#### Document passage

### Jupyter notebook demo from Python Tri-Cities, WA interest group

In this notebook we will work with some data from Wikipedia, specifically
the US Cities by population located here:
https://en.wikipedia.org/wiki/List_of_United_States_cities_by_population

Always remember data is never clean!

To run this notebook clone the git repository.
You will also need to have python3 installed.
See this for information on how to do that:
https://github.com/PythonTriCities/starthere/blob/master/README.md
then pip install the requirements.txt file, and start the notebook.
From the git repository type:
```
pip install -r requirements
jupyter notebook
```
If you have trouble or are on a Windows machine try using this:
https://www.anaconda.com/download/

Use the [>| Run] button above or a Shift + Enter on each cell.

In [None]:
import pandas as pd

In [None]:
import matplotlib.pyplot as plt

Now lets import the data into what is called a data frame, or df for short.

In [None]:
df = pd.read_table('data/2016_city_data2')

In [None]:
df.head()

So we have some data, now let's look at the columns, and determine why they don't line up.

In [None]:
df.columns

In [None]:
len(df.columns)

So it looks like we have 9 columns, lets look at the "zeroth" location to see what that looks like

In [None]:
df.iloc[0]

So it appears that the Name row has a multilevel index, that is 2 values (1, New York[6] )
let's look closer at the index.

In [None]:
df.index

There it is right at the top, it reads, 'MultiIndex(levels,
so lets reset that index to be one level.

In [None]:
df = df.reset_index(level=1)

In [None]:
df.index

In [None]:
df.head()

Now let's reset our column names, but we need to make sure they line up by length.

In [None]:
len(df.columns)

In [None]:
new_col = ['city', 
           'state', 
           '2016 estimated', 
           '2010 census',
           'percent change', 
           '2016 land area mi2',
           '2016 land area km2',
           '2016 population density per mi2', 
           '2016 population density per km2',
           'location']

In [None]:
len(new_col)

#### Listed records
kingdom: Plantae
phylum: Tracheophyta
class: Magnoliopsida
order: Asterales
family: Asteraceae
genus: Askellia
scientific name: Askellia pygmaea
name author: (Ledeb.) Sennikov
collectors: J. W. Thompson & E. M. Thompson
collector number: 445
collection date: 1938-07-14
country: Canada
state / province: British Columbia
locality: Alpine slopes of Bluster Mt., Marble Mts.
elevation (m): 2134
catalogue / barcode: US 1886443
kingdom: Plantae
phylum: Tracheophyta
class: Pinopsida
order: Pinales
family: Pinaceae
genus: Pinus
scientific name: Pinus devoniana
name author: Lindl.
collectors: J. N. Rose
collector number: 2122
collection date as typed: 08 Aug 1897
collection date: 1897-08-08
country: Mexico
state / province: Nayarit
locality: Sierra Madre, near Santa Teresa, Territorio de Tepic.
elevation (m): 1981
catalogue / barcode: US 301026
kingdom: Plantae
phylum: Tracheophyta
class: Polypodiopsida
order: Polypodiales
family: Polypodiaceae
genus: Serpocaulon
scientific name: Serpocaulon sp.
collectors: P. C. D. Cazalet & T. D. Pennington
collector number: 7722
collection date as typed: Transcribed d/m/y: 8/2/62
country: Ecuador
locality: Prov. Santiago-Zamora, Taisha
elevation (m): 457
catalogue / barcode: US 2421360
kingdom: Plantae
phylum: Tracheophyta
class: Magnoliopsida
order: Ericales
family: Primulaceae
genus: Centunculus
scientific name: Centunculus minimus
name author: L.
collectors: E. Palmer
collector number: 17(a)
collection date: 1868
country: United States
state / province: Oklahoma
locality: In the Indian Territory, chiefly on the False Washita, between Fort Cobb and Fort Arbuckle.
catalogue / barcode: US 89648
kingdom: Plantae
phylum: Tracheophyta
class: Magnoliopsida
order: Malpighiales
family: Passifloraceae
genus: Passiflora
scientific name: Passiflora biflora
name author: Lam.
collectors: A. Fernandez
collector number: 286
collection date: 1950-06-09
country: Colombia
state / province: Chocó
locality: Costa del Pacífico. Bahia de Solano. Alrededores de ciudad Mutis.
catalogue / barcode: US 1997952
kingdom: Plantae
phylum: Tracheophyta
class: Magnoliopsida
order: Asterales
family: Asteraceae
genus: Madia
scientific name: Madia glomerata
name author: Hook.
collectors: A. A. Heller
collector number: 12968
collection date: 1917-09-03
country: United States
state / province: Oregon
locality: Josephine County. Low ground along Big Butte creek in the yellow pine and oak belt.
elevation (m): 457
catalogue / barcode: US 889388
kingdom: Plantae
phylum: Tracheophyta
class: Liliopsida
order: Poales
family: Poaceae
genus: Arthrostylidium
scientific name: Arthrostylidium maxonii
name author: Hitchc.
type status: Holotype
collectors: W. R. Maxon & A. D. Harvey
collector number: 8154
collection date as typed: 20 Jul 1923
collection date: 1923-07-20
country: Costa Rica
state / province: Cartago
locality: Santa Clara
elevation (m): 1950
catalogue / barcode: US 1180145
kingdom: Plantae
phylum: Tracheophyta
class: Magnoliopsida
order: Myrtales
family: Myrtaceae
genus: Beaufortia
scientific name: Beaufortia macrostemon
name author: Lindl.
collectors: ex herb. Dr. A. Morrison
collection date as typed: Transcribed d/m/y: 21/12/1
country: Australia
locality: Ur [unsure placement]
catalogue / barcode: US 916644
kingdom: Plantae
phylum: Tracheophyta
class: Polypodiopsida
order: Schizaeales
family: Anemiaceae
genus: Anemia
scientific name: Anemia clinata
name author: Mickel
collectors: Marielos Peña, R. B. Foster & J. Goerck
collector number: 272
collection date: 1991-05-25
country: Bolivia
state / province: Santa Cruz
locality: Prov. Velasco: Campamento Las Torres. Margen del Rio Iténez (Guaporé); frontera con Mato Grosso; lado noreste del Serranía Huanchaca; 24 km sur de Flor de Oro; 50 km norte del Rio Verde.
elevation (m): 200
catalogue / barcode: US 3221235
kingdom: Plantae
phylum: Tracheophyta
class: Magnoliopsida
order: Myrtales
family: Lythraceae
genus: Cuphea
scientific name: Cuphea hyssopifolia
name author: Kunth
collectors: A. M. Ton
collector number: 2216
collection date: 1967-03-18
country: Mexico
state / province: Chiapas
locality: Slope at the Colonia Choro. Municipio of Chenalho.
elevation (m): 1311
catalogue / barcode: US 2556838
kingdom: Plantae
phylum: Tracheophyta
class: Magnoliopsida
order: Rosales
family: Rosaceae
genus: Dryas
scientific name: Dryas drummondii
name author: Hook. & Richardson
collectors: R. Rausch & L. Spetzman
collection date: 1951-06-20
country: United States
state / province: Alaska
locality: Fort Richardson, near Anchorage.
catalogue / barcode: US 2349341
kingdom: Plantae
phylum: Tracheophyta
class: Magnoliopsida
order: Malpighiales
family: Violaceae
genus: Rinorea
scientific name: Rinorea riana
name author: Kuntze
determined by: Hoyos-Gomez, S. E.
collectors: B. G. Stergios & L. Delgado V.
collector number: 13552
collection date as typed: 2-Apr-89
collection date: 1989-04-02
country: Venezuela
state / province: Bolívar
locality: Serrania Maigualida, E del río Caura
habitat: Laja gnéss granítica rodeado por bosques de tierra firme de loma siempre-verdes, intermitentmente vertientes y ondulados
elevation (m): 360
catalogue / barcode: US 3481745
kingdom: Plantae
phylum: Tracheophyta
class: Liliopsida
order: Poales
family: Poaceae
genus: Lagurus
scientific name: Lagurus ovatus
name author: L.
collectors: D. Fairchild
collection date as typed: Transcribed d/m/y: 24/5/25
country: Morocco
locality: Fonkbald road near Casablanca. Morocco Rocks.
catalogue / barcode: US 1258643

#### Questions on the material
1 > In the notebook demo, write out the text starting with "In this notebook" and going on through "start the notebook.", substituting "workbook" for "notebook".
2 > According to the notebook demo, which Wikipedia list supplies its data?

#### Expected results
1 >
In this workbook we will work with some data from Wikipedia, specifically
the US Cities by population located here:
https://en.wikipedia.org/wiki/List_of_United_States_cities_by_population

Always remember data is never clean!

To run this workbook clone the git repository.
You will also need to have python3 installed.
See this for information on how to do that:
https://github.com/PythonTriCities/starthere/blob/master/README.md
then pip install the requirements.txt file, and start the workbook.

2 > The list of US cities by population.